Three days before the nation celebrated the Rev. Martin Luther King Jr.’s birthday (which is Jan. 15), the students joined together last Friday with their teachers to celebrate the words, wisdom and actions of the slain civil rights leader (April 4, 1968). 

Beginning with a song, the children learned about Martin and then as Brites narrated she showed them photographs of King and that time period. The kids shouted out answers to her questions and agreed in unison on the words they used.

Using five creative friendship stations, Bighi and Brites went about stressing what makes a friendship and how people could be better friends. There was the friendship fruit salad. “We have to work hard to stay a friend,” Bighi told the students, who listed attentively and watched her place a variety of fruit into a circular bowl. Peaches for being warm and fuzzy, pears to show we share and apples for friends who stay strong.
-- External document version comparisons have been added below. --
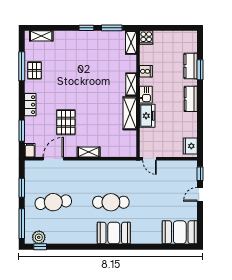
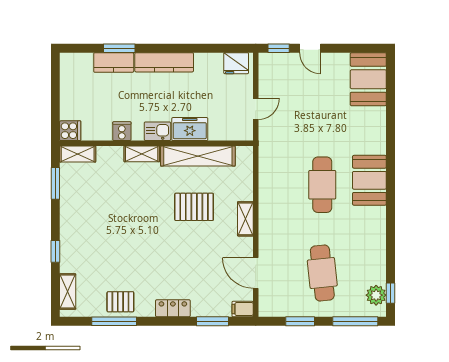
window: (86, 28) -> (55, 251), moved
kitchen counter: (191, 99) -> (164, 62), width x1.50
shelving: (130, 113) -> (198, 156), width x1.47
pallet: (66, 122) -> (194, 207), moved
door: (150, 159) -> (256, 109), moved

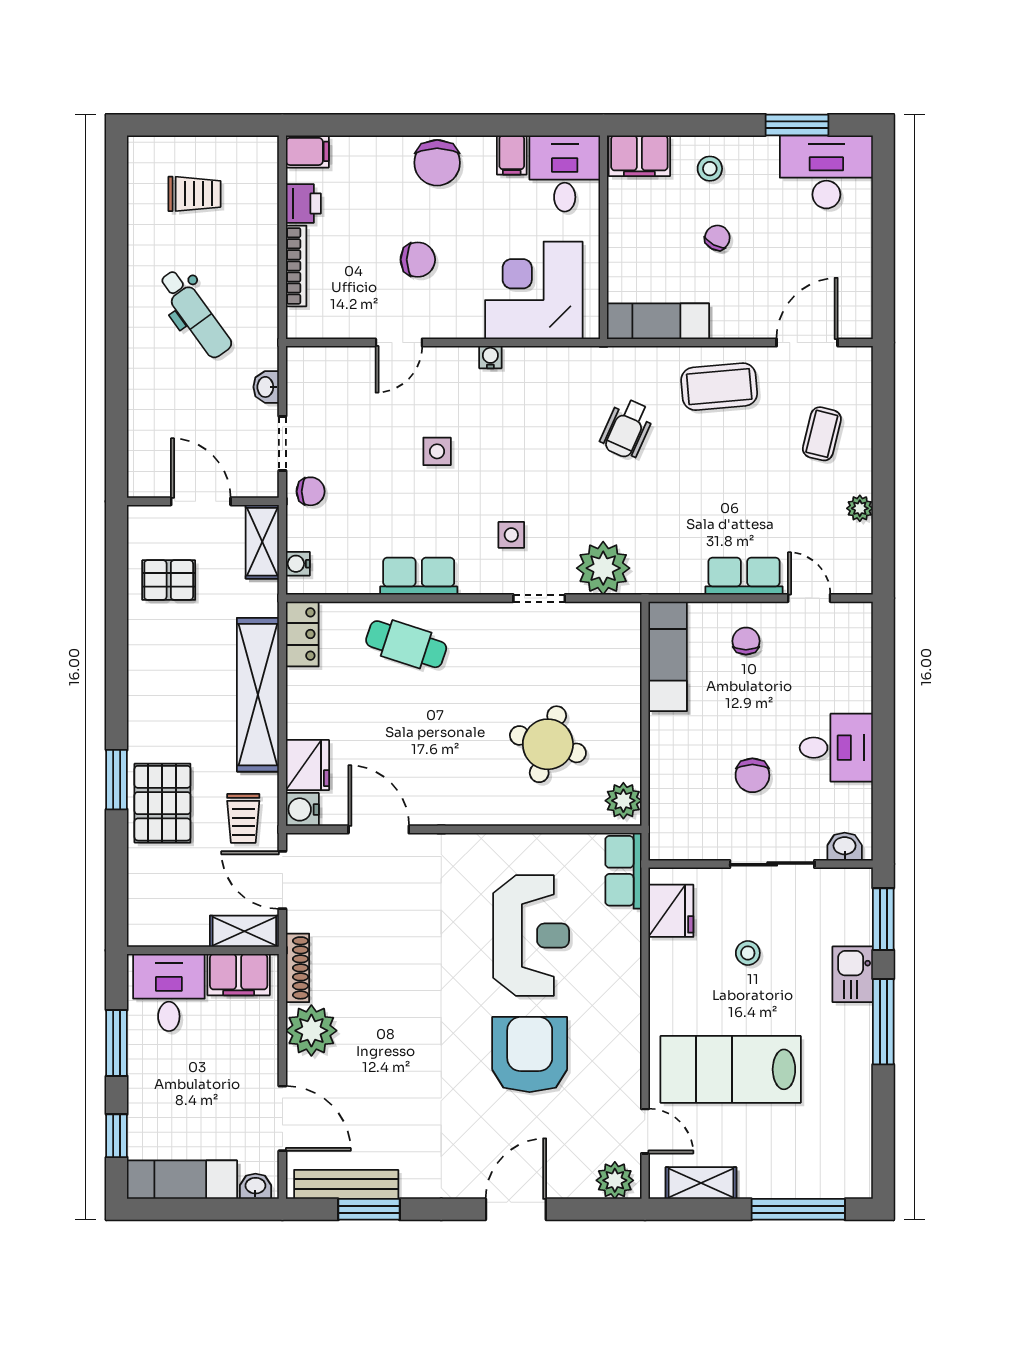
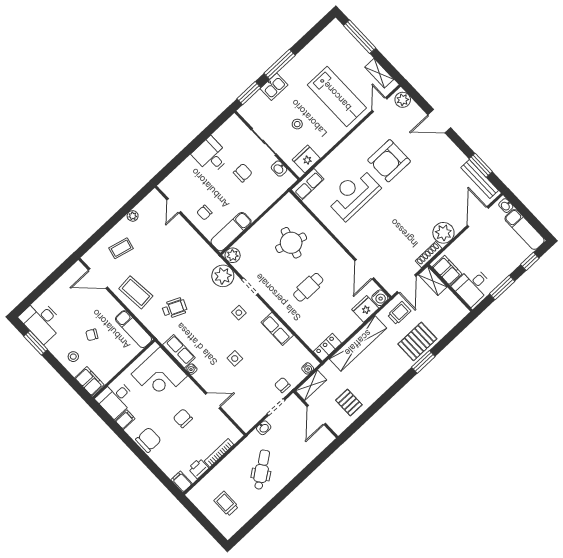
row of seats: (744, 576) -> (179, 351), moved, turned 180
cafe table: (406, 644) -> (308, 287), moved, turned 72
plant: (623, 801) -> (233, 255), moved
washbasin: (845, 847) -> (279, 169), moved

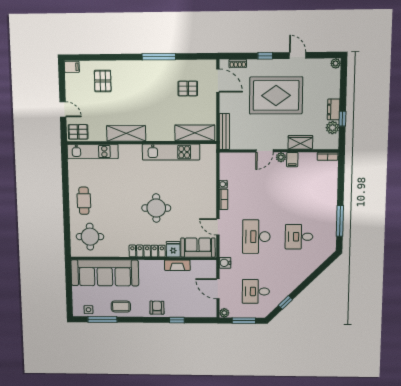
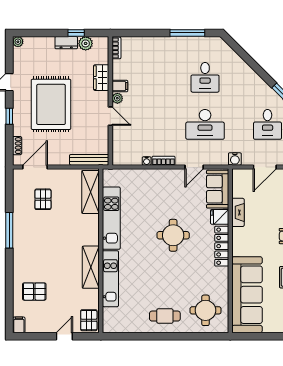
kitchen unit: (93, 152) -> (110, 279), moved

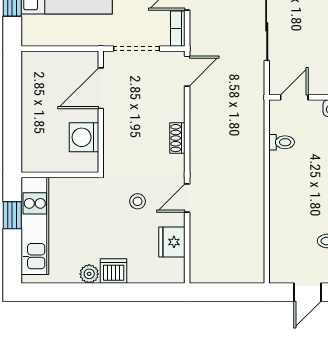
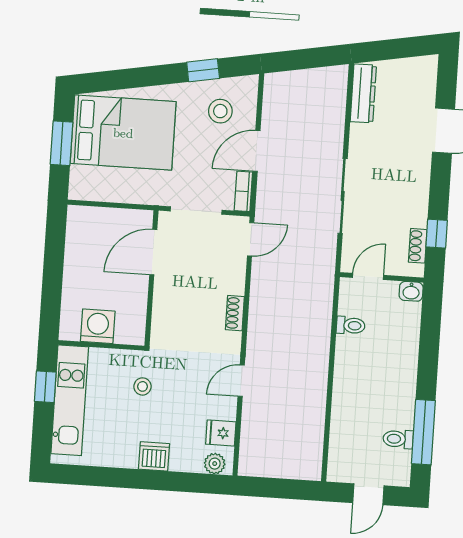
washing machine: (84, 137) -> (98, 326), moved, turned 90
stool: (138, 201) -> (142, 386), moved
fridge: (172, 242) -> (221, 433), width x0.72
plant: (89, 274) -> (215, 464), moved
The kids weren’t enamored of Bighi’s choice of marshmallows, but weren’t upset when the yogurt when into the salad.

Brites mixed the salad as the kids voiced their one-word opinions on what they see when they looked at their peers. “Nice, friendly, kind, sharing, happy, respectful, peaceful and mindful,” were the words they said. 

“I know that he said he had a dream and he changed the law,” said Sebastian Vega, 7. “He needed help to change the law, but he got it and then he did it.”

The children then rotated through the five friendship stations having some fruit salad, coloring and making a crown that read honest, helpful, be kind, happy, and funny; making a bracelet for each other, making a necklace and a coloring a bookmark.

Valeria Arevlo, 7, learned a lot about King and said that all the activities were fun. “His dream was love,” she said. 

Maybe 1968 isn’t so long ago after all.